The Supreme Court accepts approximately 100 to 150 of the more than 7,000 cases it is asked to review each year, or approximately 1.5 to 2%. Tony Cabot, Distinguished Fellow in Gaming Law at UNLV's William S. Boyd School of Law, stated before the deadline passed: “The Department of Justice has no motivation, either politically or on a policy basis, to continue to pursue this case.”

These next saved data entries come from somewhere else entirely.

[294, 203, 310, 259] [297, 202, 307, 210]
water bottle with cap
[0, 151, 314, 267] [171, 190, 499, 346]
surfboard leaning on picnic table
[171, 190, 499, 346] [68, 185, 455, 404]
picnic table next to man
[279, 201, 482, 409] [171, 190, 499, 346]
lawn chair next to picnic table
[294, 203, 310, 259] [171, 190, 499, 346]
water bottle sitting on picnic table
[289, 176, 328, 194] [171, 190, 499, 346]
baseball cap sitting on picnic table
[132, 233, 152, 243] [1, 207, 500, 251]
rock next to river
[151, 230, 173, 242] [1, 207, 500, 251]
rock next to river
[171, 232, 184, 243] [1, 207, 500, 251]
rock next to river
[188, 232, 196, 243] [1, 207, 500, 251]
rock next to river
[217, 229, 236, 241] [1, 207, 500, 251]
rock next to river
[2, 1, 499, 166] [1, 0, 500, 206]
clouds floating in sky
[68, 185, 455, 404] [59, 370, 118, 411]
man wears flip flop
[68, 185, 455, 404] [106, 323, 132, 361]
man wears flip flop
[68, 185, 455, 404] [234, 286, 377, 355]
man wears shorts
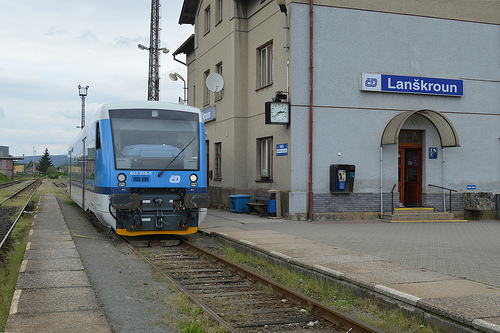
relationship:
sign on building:
[356, 72, 464, 97] [294, 2, 498, 220]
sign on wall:
[312, 59, 496, 101] [284, 0, 499, 220]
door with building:
[401, 149, 424, 207] [168, 2, 484, 215]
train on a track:
[67, 101, 213, 247] [119, 235, 374, 332]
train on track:
[58, 94, 215, 244] [138, 241, 375, 331]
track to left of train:
[0, 175, 41, 261] [9, 60, 221, 266]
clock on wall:
[257, 87, 297, 133] [243, 17, 313, 220]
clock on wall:
[264, 90, 290, 125] [171, 0, 289, 217]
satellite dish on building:
[204, 70, 223, 90] [168, 2, 484, 215]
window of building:
[209, 29, 331, 119] [172, 1, 291, 217]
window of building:
[252, 130, 289, 186] [172, 1, 291, 217]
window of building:
[253, 37, 273, 92] [194, 0, 470, 216]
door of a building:
[398, 129, 426, 207] [168, 2, 484, 215]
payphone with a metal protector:
[328, 153, 365, 210] [315, 148, 373, 204]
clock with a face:
[264, 90, 290, 125] [269, 103, 286, 123]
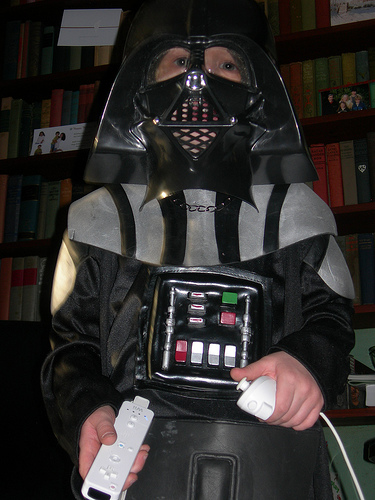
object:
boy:
[41, 1, 356, 498]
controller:
[81, 395, 154, 499]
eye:
[217, 60, 239, 70]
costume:
[40, 1, 357, 498]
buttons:
[221, 291, 237, 304]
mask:
[83, 4, 320, 212]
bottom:
[80, 71, 320, 183]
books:
[7, 97, 22, 160]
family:
[323, 88, 365, 115]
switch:
[174, 339, 188, 361]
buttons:
[219, 310, 237, 326]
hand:
[78, 403, 151, 491]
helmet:
[83, 1, 320, 213]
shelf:
[1, 0, 111, 94]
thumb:
[92, 411, 117, 446]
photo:
[318, 84, 375, 115]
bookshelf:
[0, 1, 374, 497]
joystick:
[235, 375, 277, 421]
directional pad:
[117, 440, 125, 450]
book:
[325, 141, 343, 208]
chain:
[153, 115, 237, 129]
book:
[36, 181, 50, 239]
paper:
[56, 8, 124, 47]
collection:
[1, 1, 374, 323]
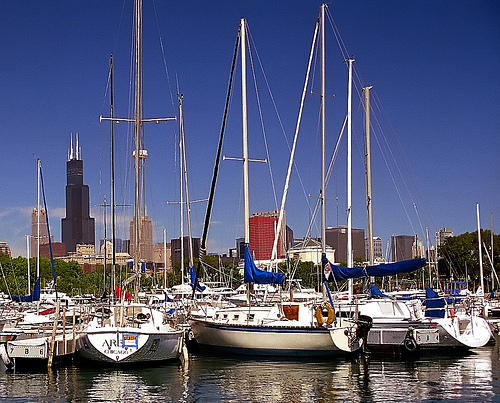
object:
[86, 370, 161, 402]
reflection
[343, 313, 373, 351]
motor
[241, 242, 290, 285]
cover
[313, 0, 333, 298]
pole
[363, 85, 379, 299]
pole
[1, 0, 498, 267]
sky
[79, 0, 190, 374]
boat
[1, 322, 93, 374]
boat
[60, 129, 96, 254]
building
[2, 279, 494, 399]
marina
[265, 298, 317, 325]
cabin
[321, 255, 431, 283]
sail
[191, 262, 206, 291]
sail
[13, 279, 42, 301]
sail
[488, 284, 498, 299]
sail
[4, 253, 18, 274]
leaves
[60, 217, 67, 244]
edge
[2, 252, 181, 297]
forest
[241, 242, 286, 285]
sail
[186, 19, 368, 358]
boat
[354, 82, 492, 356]
boat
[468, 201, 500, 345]
boat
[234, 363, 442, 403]
reflections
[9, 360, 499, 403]
water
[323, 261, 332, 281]
flag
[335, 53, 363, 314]
pole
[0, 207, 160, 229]
cloud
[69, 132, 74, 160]
antennas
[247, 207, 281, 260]
building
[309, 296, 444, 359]
boat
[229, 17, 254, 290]
mast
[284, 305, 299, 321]
door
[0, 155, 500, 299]
city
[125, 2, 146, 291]
masts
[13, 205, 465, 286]
distance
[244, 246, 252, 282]
blue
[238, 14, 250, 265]
white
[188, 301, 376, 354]
docked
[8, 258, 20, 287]
green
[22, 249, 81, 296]
part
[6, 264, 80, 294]
part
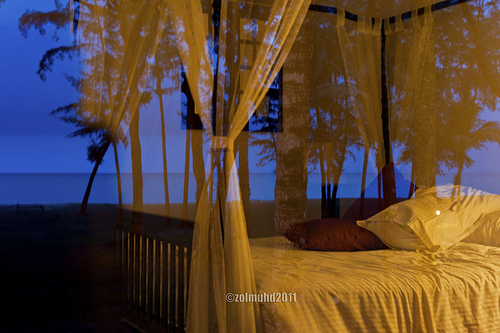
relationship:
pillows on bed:
[283, 160, 500, 252] [75, 0, 498, 332]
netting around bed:
[67, 16, 482, 173] [118, 201, 498, 331]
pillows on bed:
[283, 180, 498, 260] [118, 201, 498, 331]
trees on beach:
[41, 56, 366, 230] [11, 190, 424, 226]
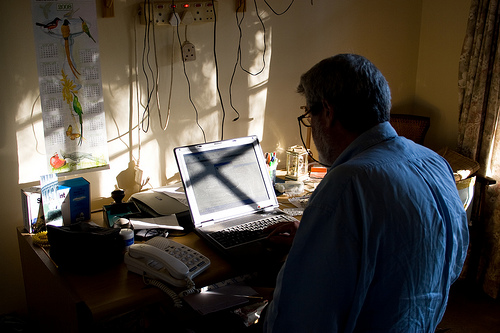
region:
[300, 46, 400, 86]
man has dark hair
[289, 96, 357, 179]
man is wearing glasses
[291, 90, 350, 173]
strap hanging from glasses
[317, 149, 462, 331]
man has blue shirt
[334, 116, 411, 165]
blue shirt is collared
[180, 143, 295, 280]
man is holding laptop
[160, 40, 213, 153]
tan wall behind man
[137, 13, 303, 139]
numerous cords hanging from power strip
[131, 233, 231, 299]
white phone next to man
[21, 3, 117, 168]
large bird themed calendar on wall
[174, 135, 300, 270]
the opened laptop on the desk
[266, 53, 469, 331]
the man sitting in front of the laptop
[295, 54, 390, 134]
the hair on the man's head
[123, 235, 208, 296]
the phone on the desk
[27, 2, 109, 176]
the calendar on the wall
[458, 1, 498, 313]
the curtain hanging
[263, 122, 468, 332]
the shirt on the man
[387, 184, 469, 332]
the wrinkles on the back of the man's shirt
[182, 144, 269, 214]
the screen on the laptop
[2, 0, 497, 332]
the sun shining into the room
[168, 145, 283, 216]
window casts shadow on a laptop screen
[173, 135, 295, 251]
an open laptop on a desk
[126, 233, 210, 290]
a white desk phone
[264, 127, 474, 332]
man wears a blue collared shirt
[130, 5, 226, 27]
power strip hung on the wall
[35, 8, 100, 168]
a poster about birds and butterflies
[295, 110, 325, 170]
eyeglasses with a neck cord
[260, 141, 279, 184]
holder for pens and pencils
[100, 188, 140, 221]
a rubber stamp in a holder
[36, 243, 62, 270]
a pencil wedged in a corner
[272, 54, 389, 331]
senior citizen sitting at laptop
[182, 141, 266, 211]
shadows cast across laptop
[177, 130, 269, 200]
light shining in on laptop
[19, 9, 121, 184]
calender on wall on left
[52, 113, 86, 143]
butterfly on calender on wall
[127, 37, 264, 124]
black cables hanging from ceiling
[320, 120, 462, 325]
blue shirt on man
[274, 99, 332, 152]
eyeglasses on man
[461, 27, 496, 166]
curtains on right wall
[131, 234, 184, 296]
white phone on desk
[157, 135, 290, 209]
bold black cross on computer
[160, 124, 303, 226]
wide silver computer screen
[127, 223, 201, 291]
white land line telephone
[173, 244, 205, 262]
big button on telephone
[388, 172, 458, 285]
wrinkles at back of blue shirt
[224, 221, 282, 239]
computer's white key board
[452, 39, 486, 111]
green and white drapes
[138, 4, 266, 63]
many wall plugs on the wall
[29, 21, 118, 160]
birds on white calendar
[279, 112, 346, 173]
string on eye glasses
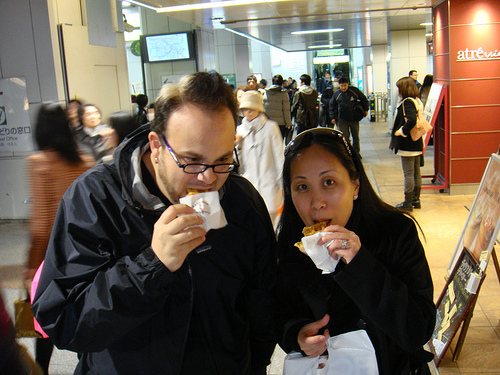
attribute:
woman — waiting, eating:
[276, 112, 432, 329]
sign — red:
[438, 26, 498, 86]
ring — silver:
[338, 235, 354, 249]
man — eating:
[97, 58, 266, 297]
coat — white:
[232, 112, 278, 195]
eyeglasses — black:
[151, 132, 251, 180]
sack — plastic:
[343, 332, 380, 372]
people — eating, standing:
[91, 98, 425, 367]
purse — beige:
[401, 108, 436, 157]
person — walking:
[325, 67, 371, 139]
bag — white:
[317, 327, 376, 374]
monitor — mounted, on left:
[135, 30, 213, 65]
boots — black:
[396, 178, 427, 211]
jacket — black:
[278, 201, 443, 349]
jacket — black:
[26, 154, 193, 277]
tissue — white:
[304, 237, 351, 268]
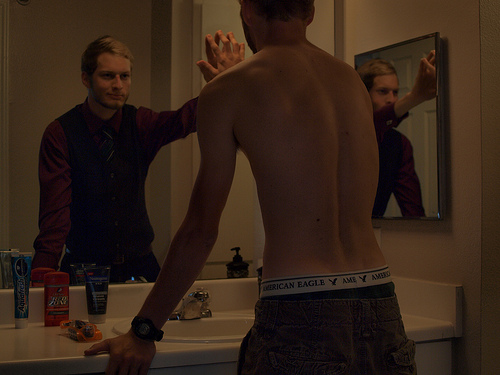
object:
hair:
[80, 35, 135, 75]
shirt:
[32, 96, 198, 269]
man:
[31, 33, 198, 283]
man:
[356, 49, 438, 220]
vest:
[54, 103, 155, 260]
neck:
[254, 26, 307, 51]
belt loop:
[361, 301, 371, 341]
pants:
[58, 250, 160, 284]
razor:
[57, 319, 102, 341]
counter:
[0, 275, 462, 375]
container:
[44, 271, 69, 326]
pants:
[233, 297, 419, 374]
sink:
[111, 313, 254, 343]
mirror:
[0, 0, 266, 290]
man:
[83, 0, 419, 375]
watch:
[129, 315, 164, 341]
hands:
[198, 30, 244, 74]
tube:
[0, 248, 20, 290]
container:
[84, 267, 112, 324]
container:
[10, 257, 33, 330]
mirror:
[353, 31, 442, 219]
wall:
[342, 1, 481, 331]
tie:
[102, 125, 116, 161]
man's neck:
[85, 94, 117, 121]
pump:
[231, 247, 241, 255]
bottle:
[225, 247, 249, 278]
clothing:
[238, 266, 418, 375]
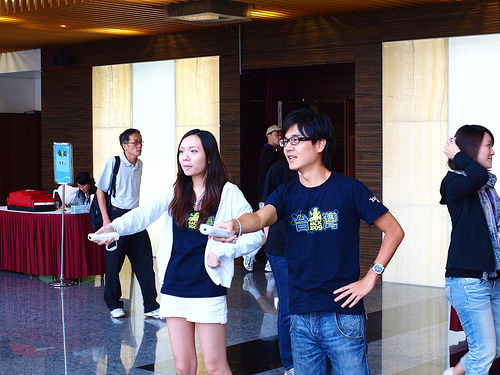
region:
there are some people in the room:
[111, 120, 498, 365]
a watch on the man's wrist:
[367, 260, 391, 276]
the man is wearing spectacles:
[276, 110, 342, 193]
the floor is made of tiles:
[14, 291, 44, 373]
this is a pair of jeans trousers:
[293, 317, 360, 371]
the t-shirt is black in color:
[295, 237, 344, 275]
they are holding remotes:
[69, 200, 279, 241]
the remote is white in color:
[198, 223, 223, 235]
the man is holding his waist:
[336, 265, 376, 320]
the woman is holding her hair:
[441, 125, 473, 173]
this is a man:
[237, 112, 397, 373]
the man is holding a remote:
[212, 110, 392, 372]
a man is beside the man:
[154, 131, 218, 373]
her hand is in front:
[78, 195, 162, 255]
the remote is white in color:
[84, 229, 122, 253]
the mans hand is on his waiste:
[321, 183, 402, 315]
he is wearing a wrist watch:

So while the First Circuit’s decision is not binding on courts outside the First Circuit, the Wire Act likely will have little further relevance to non-sports gambling, or betting not determined by the outcome of one or more sports events or the performance of an athlete in one or more sports events. The DoJ was a direct party in the First Circuit case, and thus it had an opportunity to thoroughly present its views, and several states and state lotteries participated as amici curiae (friends of the court). Thus, the First Circuit’s decision likely will have considerable weight on any other court deciding the same issue in a different case.

Tom Jingoli:

It affirms the 2011 opinion, and provides clarity to states, tribes, operators, suppliers and regulators that have worked to innovate the gaming sector with competitive gaming entertainment for today’s audiences. This clarity paves the way for different igaming, lottery and technology expansion opportunities without the threat of language from 60 years ago impeding the gaming industry’s overall progress.

Lynne Levin Kaufman:

A few factors. The subject is a state authorized lottery. Second, if the decision went the other way, the negative financial ramifications to states, which have heavily invested in infrastructures to support igaming and have also relied on the state tax revenue, would be tremendous. States are now relying on this decision to make decisions and investments, which also unofficially cements the precedent. Additionally, the strongest opponent to internet wagering, Sheldon Adelson, passed away and it doesn’t appear he has a successor in that battle. Finally, the decision coincides with a change in the DoJ and a new President, who as Vice President expressed opposition to application of the Wire Act to legal gambling.

 

THE WIRE ACT: FAST FACTS

  • The Wire Act was issued as a part of series of antiracketeering laws. It complements other federal bookmaking statutes, like the Travel Act, the Interstate Transportation of Wagering Paraphernalia Act, and the Illegal Gambling Business Act.
  • The Wire Act was intended to assist the states, territories and possessions of the US, as well as the District of Columbia, to enforce their respective laws on gambling and bookmaking and to suppress organized gambling activities.